A área onde hoje se encontra o sítio funerário, chamado popularmente de “Cemitério dos Escravos”, ou “Cemitério Particular da Fazenda Cachoeira do Cravo” está localizada em terreno pertencente à antiga estrutura fundiária de uma propriedade escravocrata, ativa até meados do século XIX. A fazenda foi fundada na segunda metade do século XIX pelo major Antônio Rodrigues da Cunha, também conhecido como Barão de Aymorés, e representou um centro de produção de açúcar, cafeicultura e atividade comercial fluvial, com uso da mão de obra escravizada. O sítio antigo cemitério é apontado pela tradição oral como o local de sepultamento de dezenas de pessoas escravizadas que viveram e morreram na área.
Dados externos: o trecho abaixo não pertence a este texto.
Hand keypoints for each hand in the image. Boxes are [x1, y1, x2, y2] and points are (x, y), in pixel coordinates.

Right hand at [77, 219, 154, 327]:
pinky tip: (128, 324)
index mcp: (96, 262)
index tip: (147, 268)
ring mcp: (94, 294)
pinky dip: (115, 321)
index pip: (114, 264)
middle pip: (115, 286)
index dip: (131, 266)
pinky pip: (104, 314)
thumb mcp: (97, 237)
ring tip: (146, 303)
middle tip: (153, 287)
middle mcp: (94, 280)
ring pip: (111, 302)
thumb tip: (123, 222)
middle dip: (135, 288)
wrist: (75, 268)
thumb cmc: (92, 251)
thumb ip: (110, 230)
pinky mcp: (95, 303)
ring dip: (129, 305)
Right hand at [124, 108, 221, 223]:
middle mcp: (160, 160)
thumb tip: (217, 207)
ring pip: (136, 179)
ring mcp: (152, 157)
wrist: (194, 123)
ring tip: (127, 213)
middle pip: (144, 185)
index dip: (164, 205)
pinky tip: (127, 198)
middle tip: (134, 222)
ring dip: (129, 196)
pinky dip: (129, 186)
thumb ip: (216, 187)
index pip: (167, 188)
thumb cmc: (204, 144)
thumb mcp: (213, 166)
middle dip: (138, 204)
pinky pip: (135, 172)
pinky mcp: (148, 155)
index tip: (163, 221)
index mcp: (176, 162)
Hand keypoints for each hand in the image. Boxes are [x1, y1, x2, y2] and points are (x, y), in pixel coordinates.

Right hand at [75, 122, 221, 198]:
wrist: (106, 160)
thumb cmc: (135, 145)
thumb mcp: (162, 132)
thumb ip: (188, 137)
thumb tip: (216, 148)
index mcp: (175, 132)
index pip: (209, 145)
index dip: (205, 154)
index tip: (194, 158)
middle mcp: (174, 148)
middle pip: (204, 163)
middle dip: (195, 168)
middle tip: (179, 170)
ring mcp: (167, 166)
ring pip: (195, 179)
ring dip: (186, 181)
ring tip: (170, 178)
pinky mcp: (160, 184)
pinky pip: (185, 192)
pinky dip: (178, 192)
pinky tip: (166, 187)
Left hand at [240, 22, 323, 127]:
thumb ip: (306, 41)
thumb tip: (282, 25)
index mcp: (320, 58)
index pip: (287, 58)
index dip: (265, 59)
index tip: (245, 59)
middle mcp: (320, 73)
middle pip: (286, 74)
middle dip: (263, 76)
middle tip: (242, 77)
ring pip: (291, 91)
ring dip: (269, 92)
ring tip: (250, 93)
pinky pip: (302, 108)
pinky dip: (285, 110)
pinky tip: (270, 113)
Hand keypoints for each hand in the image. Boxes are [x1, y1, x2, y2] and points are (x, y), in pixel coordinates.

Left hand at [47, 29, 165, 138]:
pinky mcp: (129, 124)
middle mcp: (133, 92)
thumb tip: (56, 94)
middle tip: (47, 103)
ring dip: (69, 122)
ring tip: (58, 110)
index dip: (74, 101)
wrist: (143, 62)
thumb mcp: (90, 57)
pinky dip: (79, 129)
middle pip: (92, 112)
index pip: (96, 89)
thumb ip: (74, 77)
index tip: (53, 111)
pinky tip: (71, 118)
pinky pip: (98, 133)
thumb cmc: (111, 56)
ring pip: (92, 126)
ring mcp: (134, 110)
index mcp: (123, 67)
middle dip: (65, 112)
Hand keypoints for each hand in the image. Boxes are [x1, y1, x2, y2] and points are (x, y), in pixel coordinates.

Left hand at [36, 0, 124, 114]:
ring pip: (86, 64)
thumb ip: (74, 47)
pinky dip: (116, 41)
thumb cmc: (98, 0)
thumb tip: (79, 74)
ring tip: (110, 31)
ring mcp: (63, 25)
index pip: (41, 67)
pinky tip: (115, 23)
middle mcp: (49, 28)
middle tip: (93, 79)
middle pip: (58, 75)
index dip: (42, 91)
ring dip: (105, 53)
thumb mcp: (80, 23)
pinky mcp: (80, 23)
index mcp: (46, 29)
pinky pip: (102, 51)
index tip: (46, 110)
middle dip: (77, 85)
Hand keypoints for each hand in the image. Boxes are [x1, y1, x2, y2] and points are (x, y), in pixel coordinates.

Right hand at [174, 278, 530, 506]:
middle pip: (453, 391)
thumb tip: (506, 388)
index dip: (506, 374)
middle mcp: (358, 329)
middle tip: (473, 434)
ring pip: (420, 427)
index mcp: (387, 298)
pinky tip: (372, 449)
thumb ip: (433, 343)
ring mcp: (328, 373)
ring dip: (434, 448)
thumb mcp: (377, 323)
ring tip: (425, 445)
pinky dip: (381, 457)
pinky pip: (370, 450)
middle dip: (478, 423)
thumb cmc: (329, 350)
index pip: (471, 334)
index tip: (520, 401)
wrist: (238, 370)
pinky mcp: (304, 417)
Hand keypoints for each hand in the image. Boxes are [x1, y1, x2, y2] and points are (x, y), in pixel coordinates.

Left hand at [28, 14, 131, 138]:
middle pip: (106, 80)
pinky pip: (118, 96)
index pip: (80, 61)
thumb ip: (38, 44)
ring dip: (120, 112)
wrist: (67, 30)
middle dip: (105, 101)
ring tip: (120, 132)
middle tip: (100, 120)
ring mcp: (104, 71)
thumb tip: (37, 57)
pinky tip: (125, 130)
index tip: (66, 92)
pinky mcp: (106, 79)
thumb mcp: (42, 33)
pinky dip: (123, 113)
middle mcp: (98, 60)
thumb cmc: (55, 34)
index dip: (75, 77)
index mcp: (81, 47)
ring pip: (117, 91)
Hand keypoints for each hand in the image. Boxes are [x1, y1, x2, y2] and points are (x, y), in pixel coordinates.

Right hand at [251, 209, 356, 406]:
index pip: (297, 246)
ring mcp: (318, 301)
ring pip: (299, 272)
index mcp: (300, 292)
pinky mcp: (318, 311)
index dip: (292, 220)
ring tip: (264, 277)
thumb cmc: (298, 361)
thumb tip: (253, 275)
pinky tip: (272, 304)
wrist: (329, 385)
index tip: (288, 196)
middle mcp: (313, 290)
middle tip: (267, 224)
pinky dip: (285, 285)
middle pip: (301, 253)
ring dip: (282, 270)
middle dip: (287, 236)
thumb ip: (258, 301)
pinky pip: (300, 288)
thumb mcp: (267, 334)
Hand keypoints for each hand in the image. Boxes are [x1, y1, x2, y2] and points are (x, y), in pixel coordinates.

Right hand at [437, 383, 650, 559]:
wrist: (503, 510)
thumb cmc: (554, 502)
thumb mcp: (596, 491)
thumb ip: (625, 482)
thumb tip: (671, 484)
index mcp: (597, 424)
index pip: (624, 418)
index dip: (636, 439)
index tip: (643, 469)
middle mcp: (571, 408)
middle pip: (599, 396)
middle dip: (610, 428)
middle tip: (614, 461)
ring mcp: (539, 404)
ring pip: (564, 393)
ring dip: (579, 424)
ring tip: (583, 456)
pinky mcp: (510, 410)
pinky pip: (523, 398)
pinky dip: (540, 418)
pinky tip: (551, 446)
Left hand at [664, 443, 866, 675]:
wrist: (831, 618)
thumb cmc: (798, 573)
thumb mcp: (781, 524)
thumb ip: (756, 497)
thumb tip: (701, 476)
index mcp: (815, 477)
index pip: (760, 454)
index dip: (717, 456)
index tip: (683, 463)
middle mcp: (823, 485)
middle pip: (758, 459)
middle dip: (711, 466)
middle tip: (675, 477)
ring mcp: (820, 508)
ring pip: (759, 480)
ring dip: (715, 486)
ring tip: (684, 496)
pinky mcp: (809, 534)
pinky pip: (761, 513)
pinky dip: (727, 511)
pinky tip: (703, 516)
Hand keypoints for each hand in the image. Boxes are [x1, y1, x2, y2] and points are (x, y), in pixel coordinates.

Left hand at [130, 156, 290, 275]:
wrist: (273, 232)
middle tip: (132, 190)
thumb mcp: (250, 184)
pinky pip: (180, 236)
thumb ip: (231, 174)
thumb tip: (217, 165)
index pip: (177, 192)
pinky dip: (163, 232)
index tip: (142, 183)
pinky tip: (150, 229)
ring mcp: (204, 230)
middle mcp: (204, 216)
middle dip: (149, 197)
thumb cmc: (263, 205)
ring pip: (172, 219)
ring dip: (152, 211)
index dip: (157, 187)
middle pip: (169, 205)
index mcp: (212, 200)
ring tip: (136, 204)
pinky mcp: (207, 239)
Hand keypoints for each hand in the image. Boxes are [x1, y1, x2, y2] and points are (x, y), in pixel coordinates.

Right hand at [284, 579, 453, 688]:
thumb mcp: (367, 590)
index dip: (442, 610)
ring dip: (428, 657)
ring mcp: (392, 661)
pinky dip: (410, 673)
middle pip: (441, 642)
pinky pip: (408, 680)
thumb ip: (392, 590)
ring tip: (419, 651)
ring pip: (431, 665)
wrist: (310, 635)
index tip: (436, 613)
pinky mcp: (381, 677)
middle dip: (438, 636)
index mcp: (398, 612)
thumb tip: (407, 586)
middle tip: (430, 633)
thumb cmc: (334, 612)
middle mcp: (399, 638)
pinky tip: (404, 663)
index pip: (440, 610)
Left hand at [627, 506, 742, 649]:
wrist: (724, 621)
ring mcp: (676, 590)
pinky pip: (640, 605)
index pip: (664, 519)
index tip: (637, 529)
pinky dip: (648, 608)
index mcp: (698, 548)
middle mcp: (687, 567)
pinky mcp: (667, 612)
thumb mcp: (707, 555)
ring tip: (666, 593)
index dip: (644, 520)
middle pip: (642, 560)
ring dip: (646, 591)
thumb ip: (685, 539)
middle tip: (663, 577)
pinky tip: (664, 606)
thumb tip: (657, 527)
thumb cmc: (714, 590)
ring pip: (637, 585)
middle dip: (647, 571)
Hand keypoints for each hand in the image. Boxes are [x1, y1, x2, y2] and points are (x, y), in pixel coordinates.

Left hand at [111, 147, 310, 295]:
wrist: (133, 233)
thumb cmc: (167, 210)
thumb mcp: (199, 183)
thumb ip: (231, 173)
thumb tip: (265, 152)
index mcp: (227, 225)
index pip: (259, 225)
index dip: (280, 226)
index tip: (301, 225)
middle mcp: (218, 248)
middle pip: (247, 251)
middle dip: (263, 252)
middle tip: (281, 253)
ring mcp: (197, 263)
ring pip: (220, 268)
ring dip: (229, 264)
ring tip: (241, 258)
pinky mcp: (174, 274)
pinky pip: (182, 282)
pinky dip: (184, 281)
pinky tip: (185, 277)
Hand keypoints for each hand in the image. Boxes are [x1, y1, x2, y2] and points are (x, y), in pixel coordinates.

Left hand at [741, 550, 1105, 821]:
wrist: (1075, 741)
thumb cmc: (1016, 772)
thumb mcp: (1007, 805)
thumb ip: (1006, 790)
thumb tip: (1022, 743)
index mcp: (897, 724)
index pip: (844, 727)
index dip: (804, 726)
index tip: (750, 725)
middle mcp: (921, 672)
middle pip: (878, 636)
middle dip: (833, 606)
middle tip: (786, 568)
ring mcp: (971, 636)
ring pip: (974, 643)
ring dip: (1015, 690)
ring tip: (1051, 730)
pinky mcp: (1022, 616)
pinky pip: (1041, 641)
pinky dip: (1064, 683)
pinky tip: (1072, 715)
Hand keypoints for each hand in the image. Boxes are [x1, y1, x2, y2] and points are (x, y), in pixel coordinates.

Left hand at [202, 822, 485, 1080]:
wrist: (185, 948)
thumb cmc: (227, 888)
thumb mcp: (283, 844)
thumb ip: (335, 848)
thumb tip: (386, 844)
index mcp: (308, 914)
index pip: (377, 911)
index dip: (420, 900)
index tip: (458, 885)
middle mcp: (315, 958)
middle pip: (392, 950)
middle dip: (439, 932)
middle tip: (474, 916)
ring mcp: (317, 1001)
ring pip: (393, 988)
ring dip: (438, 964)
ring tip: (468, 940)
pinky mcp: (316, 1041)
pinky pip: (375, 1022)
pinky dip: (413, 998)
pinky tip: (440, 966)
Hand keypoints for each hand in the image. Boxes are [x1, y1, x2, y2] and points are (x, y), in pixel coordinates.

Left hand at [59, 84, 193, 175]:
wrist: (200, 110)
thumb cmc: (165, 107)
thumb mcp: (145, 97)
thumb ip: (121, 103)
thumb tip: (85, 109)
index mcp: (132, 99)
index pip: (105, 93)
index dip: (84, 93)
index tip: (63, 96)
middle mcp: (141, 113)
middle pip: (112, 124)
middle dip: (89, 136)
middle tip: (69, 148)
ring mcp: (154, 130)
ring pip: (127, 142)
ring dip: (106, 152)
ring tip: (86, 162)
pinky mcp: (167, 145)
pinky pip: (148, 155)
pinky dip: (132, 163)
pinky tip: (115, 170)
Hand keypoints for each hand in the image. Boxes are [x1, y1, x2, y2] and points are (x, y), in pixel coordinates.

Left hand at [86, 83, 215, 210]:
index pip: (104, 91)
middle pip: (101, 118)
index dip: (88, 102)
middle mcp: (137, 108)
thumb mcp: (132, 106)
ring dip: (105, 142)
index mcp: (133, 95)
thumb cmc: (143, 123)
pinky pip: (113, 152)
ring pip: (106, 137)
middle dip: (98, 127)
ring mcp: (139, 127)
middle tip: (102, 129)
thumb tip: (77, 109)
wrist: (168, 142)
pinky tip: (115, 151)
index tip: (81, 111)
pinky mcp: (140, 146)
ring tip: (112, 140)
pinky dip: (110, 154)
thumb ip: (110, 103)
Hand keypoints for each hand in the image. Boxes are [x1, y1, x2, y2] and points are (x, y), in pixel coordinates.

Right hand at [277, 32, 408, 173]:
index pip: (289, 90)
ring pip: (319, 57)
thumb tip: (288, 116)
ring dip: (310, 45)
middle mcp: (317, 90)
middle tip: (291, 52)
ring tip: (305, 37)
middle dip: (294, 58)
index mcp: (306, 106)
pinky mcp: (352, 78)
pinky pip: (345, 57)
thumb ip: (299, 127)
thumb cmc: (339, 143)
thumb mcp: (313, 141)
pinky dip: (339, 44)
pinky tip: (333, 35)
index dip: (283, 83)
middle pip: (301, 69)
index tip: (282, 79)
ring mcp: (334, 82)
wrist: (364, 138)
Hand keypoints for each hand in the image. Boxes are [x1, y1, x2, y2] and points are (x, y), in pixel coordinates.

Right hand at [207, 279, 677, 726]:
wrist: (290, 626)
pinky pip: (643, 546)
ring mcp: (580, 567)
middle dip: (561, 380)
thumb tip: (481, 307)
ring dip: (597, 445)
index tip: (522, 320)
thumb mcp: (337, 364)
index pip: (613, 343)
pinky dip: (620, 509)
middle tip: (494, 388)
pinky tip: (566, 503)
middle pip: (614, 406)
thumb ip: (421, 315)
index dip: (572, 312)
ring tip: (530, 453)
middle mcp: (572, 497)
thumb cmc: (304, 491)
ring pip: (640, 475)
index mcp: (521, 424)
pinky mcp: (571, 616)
Entre essas histórias, ganha destaque a de Constância de Angola, mulher que teve seu filho morto de forma brutal, queimado vivo em uma fornalha por ordem da senhora Francelina Cardoso Cunha. Segundo os relatos, Constância escapou da fazenda após o assassinato e atuou em movimentos de resistência com lideranças quilombolas como Viriato Cancão-de-Fogo, ajudando outras pessoas a fugir da escravidão. Ela teria sido  morta em confronto com o capitão-do-mato José de Oliveira, conhecido como “Zé Diabo”, e enterrada ao lado do filho, com autorização do major Antônio da Cunha. Sua memória é lembrada por iniciativas como a Casa de Constância D’Angola e reconhecida como um marco da resistência negra no Espírito Santo.

A Fazenda Cachoeira do Cravo é reconhecida pelo Iphan como um território de memória negra, ligado a trajetórias de resistência e à construção da identidade local. Segundo a análise arqueológica, os vestígios encontrados na área – materiais e imateriais – revelam camadas de memórias relacionadas à exploração econômica, à dor e à resistência.

A área é protegida por legislação municipal específica: a Lei nº 39/1989, de 24 de agosto de 1989, que institui o Conjunto Histórico “Fazenda Cachoeira do Cravo”, no distrito de Nestor Gomes, e define, como bens que compõem esse conjunto: “a Casa da Fazenda do Cel. Cunha Júnior, a Casa da Venda do Barão de Aymorés (antiga pila de café e usina de açúcar), o cemitério dos escravos e a ponte da Cachoeira do Cravo”.